Lo mismo le había ocurrido en cuanto a su casamiento. Desde el punto de vista mundano, le habían encontrado un brillante partido. Se había casado principalmente por la misma razón de que al negarse habría ofendido o apenado, tanto a la novia, que deseaba aquel casamiento, como a los que lo habían arreglado, y porque la unión con una joven de buena familia, por lo demás encantadora, halagaba su amor propio y le resultaba agradable. Pero, menos aún que su empleo y su cargo en la corte, su matrimonio «no era eso». Después del primer hijo, su mujer no había querido tener más y había empezado a llevar una existencia mundana y agitada en la que, a pesar suyo, él debía tomar parte.

No muy bonita, su mujer le era fiel, y aunque no extraía de su vida mundana más que una extrema fatiga, se sometía a ella con puntualidad, envenenando al mismo tiempo la existencia de su marido.

Todas las tentativas de éste por cambiar cualquier cosa en aquello chocaban contra una certidumbre firme como una roca en su mujer, sostenida además por sus parientes y sus amigos, en el sentido de que era así como había que vivir.

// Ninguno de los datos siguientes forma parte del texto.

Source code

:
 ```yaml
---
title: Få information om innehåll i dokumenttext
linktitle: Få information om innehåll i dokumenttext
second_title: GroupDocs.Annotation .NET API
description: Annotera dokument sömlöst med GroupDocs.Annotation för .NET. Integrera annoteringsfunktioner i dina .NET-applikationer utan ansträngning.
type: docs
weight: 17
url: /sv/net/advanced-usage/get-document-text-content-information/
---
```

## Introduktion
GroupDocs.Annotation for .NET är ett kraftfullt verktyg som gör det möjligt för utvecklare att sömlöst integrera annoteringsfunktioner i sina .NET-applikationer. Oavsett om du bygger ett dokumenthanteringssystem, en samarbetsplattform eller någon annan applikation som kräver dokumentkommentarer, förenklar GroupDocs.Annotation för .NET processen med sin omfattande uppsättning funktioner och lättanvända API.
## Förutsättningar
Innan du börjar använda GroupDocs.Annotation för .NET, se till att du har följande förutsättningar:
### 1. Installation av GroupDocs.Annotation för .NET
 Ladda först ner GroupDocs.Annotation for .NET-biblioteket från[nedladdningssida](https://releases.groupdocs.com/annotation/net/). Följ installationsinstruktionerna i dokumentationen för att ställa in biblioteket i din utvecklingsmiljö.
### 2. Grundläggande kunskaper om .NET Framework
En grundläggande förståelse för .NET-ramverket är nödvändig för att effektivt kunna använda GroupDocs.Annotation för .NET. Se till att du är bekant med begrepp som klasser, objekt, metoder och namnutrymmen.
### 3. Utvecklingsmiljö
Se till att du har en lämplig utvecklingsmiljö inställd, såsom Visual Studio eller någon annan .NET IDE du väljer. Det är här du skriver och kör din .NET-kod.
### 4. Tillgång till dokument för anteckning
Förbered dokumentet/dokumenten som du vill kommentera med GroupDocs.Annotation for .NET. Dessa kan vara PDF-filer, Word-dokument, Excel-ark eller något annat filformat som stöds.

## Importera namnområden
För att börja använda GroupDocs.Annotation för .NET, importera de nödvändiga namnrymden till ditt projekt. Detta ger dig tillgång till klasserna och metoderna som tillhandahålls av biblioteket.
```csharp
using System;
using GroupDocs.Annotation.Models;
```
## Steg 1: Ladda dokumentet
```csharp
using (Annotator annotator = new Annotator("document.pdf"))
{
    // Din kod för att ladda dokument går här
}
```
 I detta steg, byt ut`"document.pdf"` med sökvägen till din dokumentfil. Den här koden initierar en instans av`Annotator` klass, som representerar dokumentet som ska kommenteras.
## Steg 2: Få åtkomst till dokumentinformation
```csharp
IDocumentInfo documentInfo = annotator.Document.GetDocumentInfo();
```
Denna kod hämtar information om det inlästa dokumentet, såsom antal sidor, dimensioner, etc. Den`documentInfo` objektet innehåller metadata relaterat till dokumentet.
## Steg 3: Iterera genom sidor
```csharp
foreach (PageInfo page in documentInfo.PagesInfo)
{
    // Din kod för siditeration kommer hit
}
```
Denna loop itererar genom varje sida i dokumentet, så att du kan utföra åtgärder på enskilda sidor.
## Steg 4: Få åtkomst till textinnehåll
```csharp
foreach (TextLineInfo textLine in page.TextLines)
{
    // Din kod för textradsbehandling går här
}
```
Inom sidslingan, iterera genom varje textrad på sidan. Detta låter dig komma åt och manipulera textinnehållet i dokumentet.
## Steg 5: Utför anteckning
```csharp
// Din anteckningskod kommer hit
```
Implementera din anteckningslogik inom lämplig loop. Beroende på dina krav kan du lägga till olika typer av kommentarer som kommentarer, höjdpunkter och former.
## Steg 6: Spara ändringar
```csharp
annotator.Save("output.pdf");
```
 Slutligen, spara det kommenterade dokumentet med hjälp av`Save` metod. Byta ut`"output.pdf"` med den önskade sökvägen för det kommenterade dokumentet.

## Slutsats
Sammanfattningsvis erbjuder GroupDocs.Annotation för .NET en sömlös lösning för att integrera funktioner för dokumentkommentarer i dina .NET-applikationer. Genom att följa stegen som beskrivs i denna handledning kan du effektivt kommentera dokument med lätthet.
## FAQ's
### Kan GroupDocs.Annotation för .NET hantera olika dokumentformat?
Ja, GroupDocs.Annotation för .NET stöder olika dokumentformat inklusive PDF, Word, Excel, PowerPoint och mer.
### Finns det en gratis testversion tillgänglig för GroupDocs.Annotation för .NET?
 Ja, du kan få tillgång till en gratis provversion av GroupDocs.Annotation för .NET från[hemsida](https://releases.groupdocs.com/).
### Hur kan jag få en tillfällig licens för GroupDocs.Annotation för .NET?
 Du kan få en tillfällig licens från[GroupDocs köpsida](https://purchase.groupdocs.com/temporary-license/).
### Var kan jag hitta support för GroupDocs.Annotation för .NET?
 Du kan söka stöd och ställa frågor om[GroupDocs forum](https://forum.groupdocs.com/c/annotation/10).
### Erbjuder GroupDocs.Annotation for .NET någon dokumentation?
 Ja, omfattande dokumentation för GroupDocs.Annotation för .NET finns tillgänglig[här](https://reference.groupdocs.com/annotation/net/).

La hija, una niña de largos bucles dorados, de pantorrillas desnudas, era un ser completamente extraño para su padre, porque su educación no era en absoluto la que él habría deseado. Entre los esposos reinaba una incomprensión permanente, incluso la ausencia de todo deseo de comprenderse, una lucha sorda, silenciosa, oculta a los desconocidos y suavizada por las conveniencias. Todo esto hacía penosa para Selenín la vida de familia. Y ésta «no era eso», como no lo eran tampoco el matrimonio, el empleo y el cargo en la corte.